At its height in 1968 the US had some 549,000 troops deployed in Vietnam, about eight times more than are currently in Afghanistan.

But despite those differences, the American humiliation in Vietnam carries a bitter political legacy and has frequently been used by critics of US involvement in Afghanistan who say the war is unwinnable.

Critics of the Afghan war have pointed to what they say are other similarities.

As with Vietnam the US is undoubtedly the superior military force and wins every fight it gets into, but ultimately makes little progress in winning the war.

In addition, critics argue that like Vietnam the US presence in Afghanistan is propping up a corrupt and ineffectual government that lacks popular support.

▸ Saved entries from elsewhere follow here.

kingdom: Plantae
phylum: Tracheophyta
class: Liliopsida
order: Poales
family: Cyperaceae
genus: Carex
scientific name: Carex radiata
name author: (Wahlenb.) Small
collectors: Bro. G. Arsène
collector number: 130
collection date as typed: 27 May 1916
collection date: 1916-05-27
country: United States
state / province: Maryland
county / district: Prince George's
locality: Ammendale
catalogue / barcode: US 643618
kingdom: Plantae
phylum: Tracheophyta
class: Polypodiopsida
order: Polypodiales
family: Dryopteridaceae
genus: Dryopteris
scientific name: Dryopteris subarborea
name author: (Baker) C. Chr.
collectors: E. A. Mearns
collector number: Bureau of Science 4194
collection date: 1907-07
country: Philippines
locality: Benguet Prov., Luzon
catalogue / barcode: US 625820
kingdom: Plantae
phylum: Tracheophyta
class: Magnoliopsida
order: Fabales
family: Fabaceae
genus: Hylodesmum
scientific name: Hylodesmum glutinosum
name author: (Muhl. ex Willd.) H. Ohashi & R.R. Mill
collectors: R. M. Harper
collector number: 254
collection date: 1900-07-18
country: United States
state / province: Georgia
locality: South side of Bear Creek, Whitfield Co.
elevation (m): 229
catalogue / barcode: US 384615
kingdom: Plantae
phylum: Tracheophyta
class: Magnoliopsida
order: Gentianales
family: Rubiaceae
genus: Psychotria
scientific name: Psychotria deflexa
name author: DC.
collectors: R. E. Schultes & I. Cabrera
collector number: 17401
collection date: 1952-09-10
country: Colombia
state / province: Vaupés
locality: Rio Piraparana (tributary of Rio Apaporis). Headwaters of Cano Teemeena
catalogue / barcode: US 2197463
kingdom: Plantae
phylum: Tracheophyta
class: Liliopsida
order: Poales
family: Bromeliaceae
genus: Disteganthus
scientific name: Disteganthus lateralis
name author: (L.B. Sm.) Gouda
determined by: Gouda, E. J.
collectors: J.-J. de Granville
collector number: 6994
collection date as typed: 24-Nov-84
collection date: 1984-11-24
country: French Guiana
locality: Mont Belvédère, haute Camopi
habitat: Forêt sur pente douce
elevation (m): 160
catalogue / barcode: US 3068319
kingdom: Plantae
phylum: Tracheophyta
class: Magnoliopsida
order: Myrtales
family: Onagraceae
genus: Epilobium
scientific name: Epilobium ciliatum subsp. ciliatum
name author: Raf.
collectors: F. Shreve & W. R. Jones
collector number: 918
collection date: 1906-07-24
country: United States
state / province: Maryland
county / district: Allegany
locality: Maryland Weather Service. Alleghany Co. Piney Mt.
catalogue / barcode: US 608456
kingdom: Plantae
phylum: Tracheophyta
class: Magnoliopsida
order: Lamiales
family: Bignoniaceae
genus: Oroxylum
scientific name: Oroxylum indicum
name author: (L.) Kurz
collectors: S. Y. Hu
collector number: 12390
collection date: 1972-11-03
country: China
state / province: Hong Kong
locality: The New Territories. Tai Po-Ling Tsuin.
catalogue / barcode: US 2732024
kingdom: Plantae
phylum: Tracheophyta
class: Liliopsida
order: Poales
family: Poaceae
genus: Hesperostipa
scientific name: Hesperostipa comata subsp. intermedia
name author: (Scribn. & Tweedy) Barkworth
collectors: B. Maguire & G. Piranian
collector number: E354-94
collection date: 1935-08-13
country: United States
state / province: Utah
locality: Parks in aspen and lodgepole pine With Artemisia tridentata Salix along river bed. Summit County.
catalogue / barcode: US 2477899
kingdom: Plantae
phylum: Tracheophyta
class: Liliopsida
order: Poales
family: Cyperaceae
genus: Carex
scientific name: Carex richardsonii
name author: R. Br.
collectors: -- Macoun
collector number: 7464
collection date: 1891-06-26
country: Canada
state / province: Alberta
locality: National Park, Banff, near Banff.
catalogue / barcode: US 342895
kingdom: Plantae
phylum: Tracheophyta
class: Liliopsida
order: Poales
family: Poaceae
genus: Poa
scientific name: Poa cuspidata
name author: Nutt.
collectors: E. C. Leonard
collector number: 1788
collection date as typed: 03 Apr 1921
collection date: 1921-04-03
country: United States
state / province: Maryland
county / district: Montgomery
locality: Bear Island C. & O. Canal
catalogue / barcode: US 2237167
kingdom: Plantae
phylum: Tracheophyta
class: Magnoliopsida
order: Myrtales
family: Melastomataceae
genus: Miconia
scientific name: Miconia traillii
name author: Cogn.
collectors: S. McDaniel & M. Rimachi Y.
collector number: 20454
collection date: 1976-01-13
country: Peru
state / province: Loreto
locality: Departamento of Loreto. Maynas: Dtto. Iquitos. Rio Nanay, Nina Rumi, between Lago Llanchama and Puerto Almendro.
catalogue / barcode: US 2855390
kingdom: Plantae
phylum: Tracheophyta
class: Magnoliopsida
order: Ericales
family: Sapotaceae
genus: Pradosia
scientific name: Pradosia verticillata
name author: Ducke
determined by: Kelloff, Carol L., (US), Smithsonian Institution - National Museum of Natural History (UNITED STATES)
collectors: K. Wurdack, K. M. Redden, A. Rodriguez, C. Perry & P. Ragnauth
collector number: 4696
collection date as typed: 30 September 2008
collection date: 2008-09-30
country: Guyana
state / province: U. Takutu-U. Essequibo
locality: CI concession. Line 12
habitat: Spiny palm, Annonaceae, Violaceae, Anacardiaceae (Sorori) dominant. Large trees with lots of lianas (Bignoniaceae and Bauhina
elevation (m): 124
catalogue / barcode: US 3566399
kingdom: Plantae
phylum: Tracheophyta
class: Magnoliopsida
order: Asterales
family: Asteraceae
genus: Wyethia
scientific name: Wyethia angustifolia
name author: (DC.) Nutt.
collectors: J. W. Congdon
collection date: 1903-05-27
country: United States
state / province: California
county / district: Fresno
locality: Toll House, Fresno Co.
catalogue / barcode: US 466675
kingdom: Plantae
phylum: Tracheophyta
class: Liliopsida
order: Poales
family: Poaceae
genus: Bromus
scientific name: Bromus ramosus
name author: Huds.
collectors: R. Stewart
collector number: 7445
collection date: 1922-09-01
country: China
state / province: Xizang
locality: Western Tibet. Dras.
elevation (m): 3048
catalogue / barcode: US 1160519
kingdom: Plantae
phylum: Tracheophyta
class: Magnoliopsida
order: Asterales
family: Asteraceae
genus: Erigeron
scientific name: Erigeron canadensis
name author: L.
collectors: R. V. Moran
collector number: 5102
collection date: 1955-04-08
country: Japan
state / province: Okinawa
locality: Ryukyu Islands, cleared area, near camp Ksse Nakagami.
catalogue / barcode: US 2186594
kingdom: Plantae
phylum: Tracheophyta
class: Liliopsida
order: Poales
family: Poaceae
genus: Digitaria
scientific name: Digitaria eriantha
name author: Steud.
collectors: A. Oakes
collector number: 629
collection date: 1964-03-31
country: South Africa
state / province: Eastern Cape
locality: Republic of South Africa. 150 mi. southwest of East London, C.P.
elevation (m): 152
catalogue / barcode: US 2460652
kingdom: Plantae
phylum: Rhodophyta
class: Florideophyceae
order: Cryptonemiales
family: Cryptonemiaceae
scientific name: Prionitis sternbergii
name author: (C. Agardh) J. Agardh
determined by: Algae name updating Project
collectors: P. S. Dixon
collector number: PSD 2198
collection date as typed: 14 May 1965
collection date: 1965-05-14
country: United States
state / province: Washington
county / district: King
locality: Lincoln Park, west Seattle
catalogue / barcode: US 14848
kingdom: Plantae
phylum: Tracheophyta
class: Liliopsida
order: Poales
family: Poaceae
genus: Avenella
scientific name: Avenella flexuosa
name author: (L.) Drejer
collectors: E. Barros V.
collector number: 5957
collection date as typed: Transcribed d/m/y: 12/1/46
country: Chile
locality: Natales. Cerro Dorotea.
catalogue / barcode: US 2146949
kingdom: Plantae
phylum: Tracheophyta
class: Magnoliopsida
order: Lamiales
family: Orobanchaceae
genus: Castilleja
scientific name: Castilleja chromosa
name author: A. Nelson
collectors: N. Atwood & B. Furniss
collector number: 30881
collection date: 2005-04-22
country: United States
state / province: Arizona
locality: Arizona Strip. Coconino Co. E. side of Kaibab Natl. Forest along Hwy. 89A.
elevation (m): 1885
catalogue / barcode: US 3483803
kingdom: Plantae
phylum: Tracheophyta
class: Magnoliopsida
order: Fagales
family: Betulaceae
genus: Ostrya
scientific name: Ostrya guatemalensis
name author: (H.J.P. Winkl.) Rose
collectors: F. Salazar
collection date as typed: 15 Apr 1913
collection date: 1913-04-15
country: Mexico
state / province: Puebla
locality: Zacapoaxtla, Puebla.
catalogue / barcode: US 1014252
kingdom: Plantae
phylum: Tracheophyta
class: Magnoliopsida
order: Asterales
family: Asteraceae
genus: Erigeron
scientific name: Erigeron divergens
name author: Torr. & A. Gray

Presidential elections in Afghanistan earlier this year, which eventually saw Hamid Karzai returned to power, were beset by widespread fraud and allegation.

But in his West Point speech on Tuesday Obama hit back at those calling for the US to cut its losses and pull out of Afghanistan.

Unlike in Vietnam, he said, the US has been joined by a coalition of 43 nations in Afghanistan and was not facing a broad-based popular insurgency.

But he said the most important difference with Vietnam was that “the American people were viciously attacked from Afghanistan” adding that they remain “a target for those same extremists who are plotting along its border”.